Au fil des siècles, les Somalis ont appris à faire paître leurs animaux sur un vaste territoire, sans source d’eau permanente. Chaque clan a ses routes de transhumance, qui, au cours de l’année, mènent les bergers et leurs troupeaux d’un point d’eau saisonnier à un autre. Les Somalis élèvent moutons, chèvres, vaches et chameaux ; le bétail constitue d’ailleurs la principale exportation de la Somalie.
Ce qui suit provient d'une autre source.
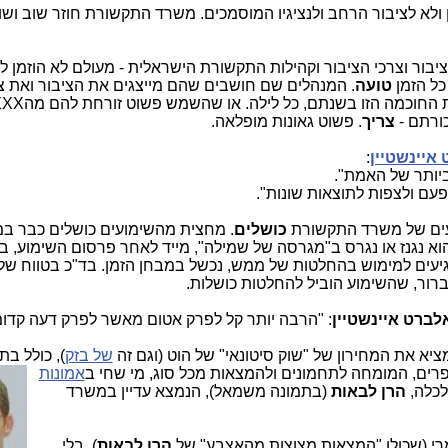
ן ולא לציבור הרחב ולנציגיו המוסמכים. משרד התקשורת חוזר שוב ושו
בור וצרכי הציבור וקהילות התקשורת הישראלית - מעולם לא הוזמן לאי
כל הזמן
טועה
. המנהלים שם חושבים שהם מייצגים את הציבור ואת צ
וכמה הזו בשנתם, כל לילה. או שהשמש פשוט זורחת להם מהXXX. ככה הם
ורתם -
צריך
. פשוט גאונות מופלאה.
איינשטיין
:
ביותר של האמת".
עם ולצפות לתוצאות שונות".
כושלים
. מחצית מהשימועים כושלים כבר במ
הוא נגנז או נגרס ב"מגרסה של שמילה", מייד לאחר פרסום השימוע, ב
רור, שהשימוע הוביל להחלטות כושלות.
לברט איינשטיין
: "הרבה יותר קל לפרק אטום מאשר לפרק דעה קדו
ציא את המחירון של "שוק סיטונאי" של הוט (וגם זה
של בזק
), כולל
בתו
רים, המומחה לתחמונים ולהמצאות מכל סוג, מי שחי ב
אמונות
לכלה,
הרן לבאות
(בתמונה משמאל), הנמצא עדיין במשרד
גמרי (שכולו "המצאות מצוצות מהאצבע" של
הרן לבאות
), בלי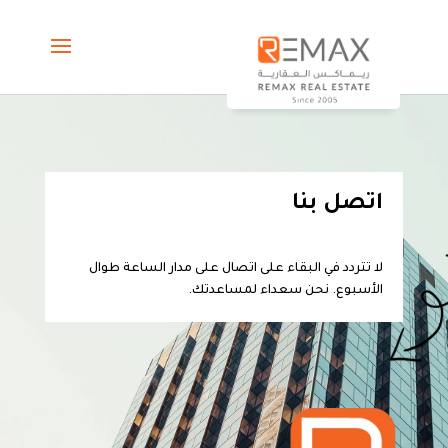
اتصل بنا
لا تتردد في البقاء على اتصال على مدار الساعة طوال
الأسبوع. نحن سعداء لمساعدتك.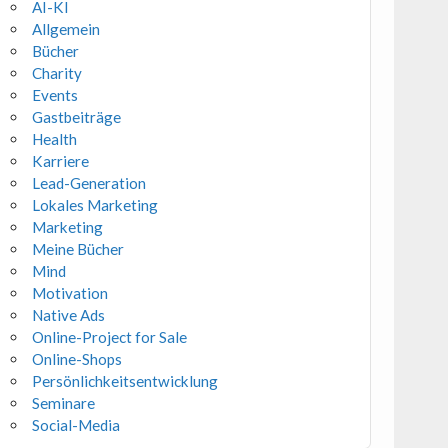
AI-KI
Allgemein
Bücher
Charity
Events
Gastbeiträge
Health
Karriere
Lead-Generation
Lokales Marketing
Marketing
Meine Bücher
Mind
Motivation
Native Ads
Online-Project for Sale
Online-Shops
Persönlichkeitsentwicklung
Seminare
Social-Media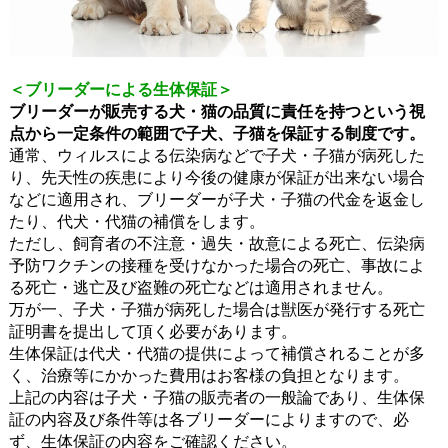
＜ブリーダーによる生体保証＞
ブリーダーが販売する犬・猫の品質に責任を持つという視
点から一定条件の範囲で子犬、子猫を保証する制度です。
通常、ウィルスによる伝染病などで子犬・子猫が病死した
り、先天性の疾患により今後の健康が保証が出来ない場合
などに適用され、ブリーダーが子犬・子猫の代金を返金し
たり、代犬・代猫の補償をします。
ただし、飼育者の不注意・過失・故意による死亡、伝染病
予防ワクチンの接種を受けなかった場合の死亡、事故によ
る死亡・逃亡及び盗難の死亡などは適用されません。
万が一、子犬・子猫が病死した場合は獣医が発行する死亡
証明書を提出して頂く必要があります。
生体保証は代犬・代猫の提供によって補償されることが多
く、治療等にかかった費用はお客様の負担となります。
上記の内容は子犬・子猫の販売者の一般論であり、生体保
証の内容及び条件等は各ブリーダーによりますので、必
ず、生体保証の内容をご確認ください。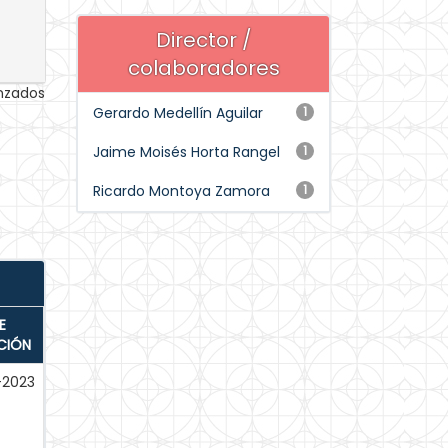
Director /
colaboradores
anzados
Gerardo Medellín Aguilar
1
Jaime Moisés Horta Rangel
1
Ricardo Montoya Zamora
1
E
CIÓN
-2023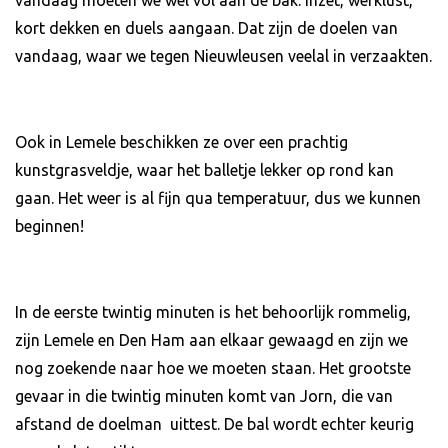
kort dekken en duels aangaan. Dat zijn de doelen van
vandaag, waar we tegen Nieuwleusen veelal in verzaakten.
Ook in Lemele beschikken ze over een prachtig
kunstgrasveldje, waar het balletje lekker op rond kan
gaan. Het weer is al fijn qua temperatuur, dus we kunnen
beginnen!
In de eerste twintig minuten is het behoorlijk rommelig,
zijn Lemele en Den Ham aan elkaar gewaagd en zijn we
nog zoekende naar hoe we moeten staan. Het grootste
gevaar in die twintig minuten komt van Jorn, die van
afstand de doelman uittest. De bal wordt echter keurig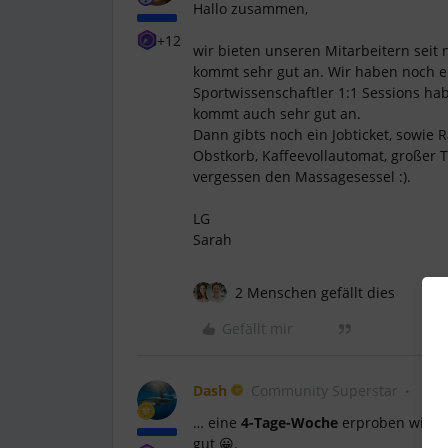
Hallo zusammen,
+12
wir bieten unseren Mitarbeitern seit
kommt sehr gut an. Wir haben noch e
Sportwissenschaftler 1:1 Sessions ha
kommt auch sehr gut an.
Dann gibts noch ein Jobticket, sowie 
Obstkorb, Kaffeevollautomat, großer
vergessen den Massagesessel :).
LG
Sarah
2 Menschen gefällt dies
Gefällt mir
Dash
Community Superstar
… eine
4-Tage-Woche
erproben wir ger
gut 😀.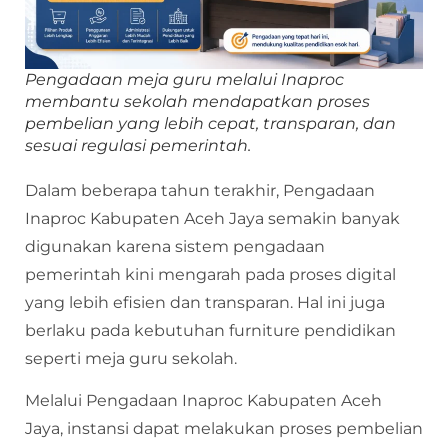
Pengadaan meja guru melalui Inaproc
membantu sekolah mendapatkan proses
pembelian yang lebih cepat, transparan, dan
sesuai regulasi pemerintah.
Dalam beberapa tahun terakhir, Pengadaan
Inaproc Kabupaten Aceh Jaya semakin banyak
digunakan karena sistem pengadaan
pemerintah kini mengarah pada proses digital
yang lebih efisien dan transparan. Hal ini juga
berlaku pada kebutuhan furniture pendidikan
seperti meja guru sekolah.
Melalui Pengadaan Inaproc Kabupaten Aceh
Jaya, instansi dapat melakukan proses pembelian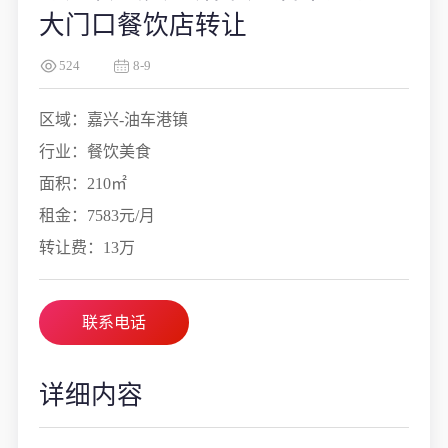
大门口餐饮店转让
524
8-9
区域：嘉兴-油车港镇
行业：餐饮美食
面积：210㎡
租金：7583元/月
转让费：13万
联系电话
详细内容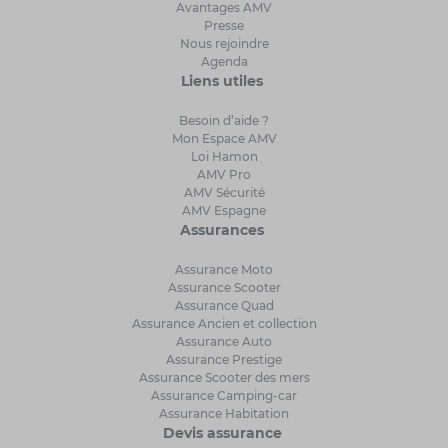
Avantages AMV
Presse
Nous rejoindre
Agenda
Liens utiles
Besoin d’aide ?
Mon Espace AMV
Loi Hamon
AMV Pro
AMV Sécurité
AMV Espagne
Assurances
Assurance Moto
Assurance Scooter
Assurance Quad
Assurance Ancien et collection
Assurance Auto
Assurance Prestige
Assurance Scooter des mers
Assurance Camping-car
Assurance Habitation
Devis assurance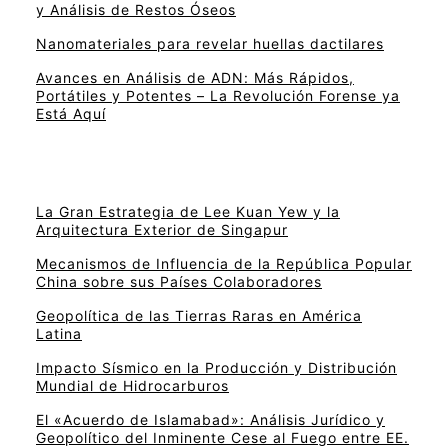
y Análisis de Restos Óseos
Nanomateriales para revelar huellas dactilares
Avances en Análisis de ADN: Más Rápidos,
Portátiles y Potentes – La Revolución Forense ya
Está Aquí
La Gran Estrategia de Lee Kuan Yew y la
Arquitectura Exterior de Singapur
Mecanismos de Influencia de la República Popular
China sobre sus Países Colaboradores
Geopolítica de las Tierras Raras en América
Latina
Impacto Sísmico en la Producción y Distribución
Mundial de Hidrocarburos
El «Acuerdo de Islamabad»: Análisis Jurídico y
Geopolítico del Inminente Cese al Fuego entre EE.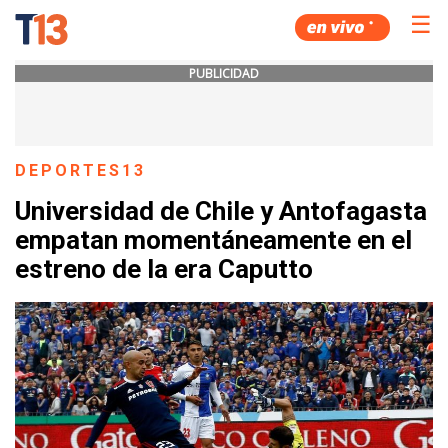
☰
PUBLICIDAD
DEPORTES13
Universidad de Chile y Antofagasta
empatan momentáneamente en el
estreno de la era Caputto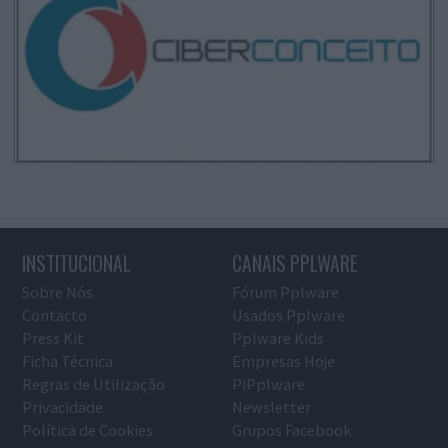
INSTITUCIONAL
CANAIS PPLWARE
Sobre Nós
Fórum Pplware
Contacto
Usados Pplware
Press Kit
Pplware Kids
Ficha Técnica
Empresas Hoje
Regras de Utilização
PiPplware
Privacidade
Newsletter
Política de Cookies
Grupos Facebook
Le chameau est précieux non seulement parce qu’il est accoutumé à la sécheresse, mais aussi parce qu’il fournit lait et viande, et permet de transporter les biens de la famille ainsi que les vieillards et les malades.

La Somalie exporte également beaucoup de produits agricoles, notamment maïs, sorgho, sucre manioc, haricots et bananes, ces dernières étant cultivées le long des fleuves Juba et Shebelle. L’importance des exportations de bétail et de produits agricoles dans l’économie somalienne rend le pays très vulnérable aux fluctuations de leur prix sur le marché international et aux mauvaises récoltes causées par la sécheresse ou les inondations. La pêche, autrefois strictement artisanale, se développe commercialement, mais les méthodes de pêche et de transformation restent traditionnelles.

À l’industrie minière – sel et métaux précieux – s’ajoute une industrie du pétrole et du gaz naturel naissante, depuis la découverte de gisements qui attirent des sociétés américaines et européennes. Le cuir et la transformation agroalimentaire, notamment de la canne à sucre, constituent l’essentiel du secteur manufacturier.

L’économie de la Somalie a beaucoup souffert de la guerre civile. Ce n’est qu’en 1993 qu’un système bancaire et un système de taxation ont pu être remis en place ; par ailleurs, le départ des forces des Nations unies en 1995 a fait disparaître de nombreux emplois. Comme les salaires sont très bas, beaucoup de Somaliens ont deux emplois, le deuxième étant souvent un petit commerce familial. Les femmes représentent un tiers de la main-d’œuvre ; un grand nombre sont commerçantes.
 

   Le saviez-vous?
Chez les bergers, ce sont généralement les enfants qui s’occupent des animaux : les filles s’occupent des moutons et des chèvres, et les garçons, des chameaux, qui doivent être nourris et traits trois fois par jour.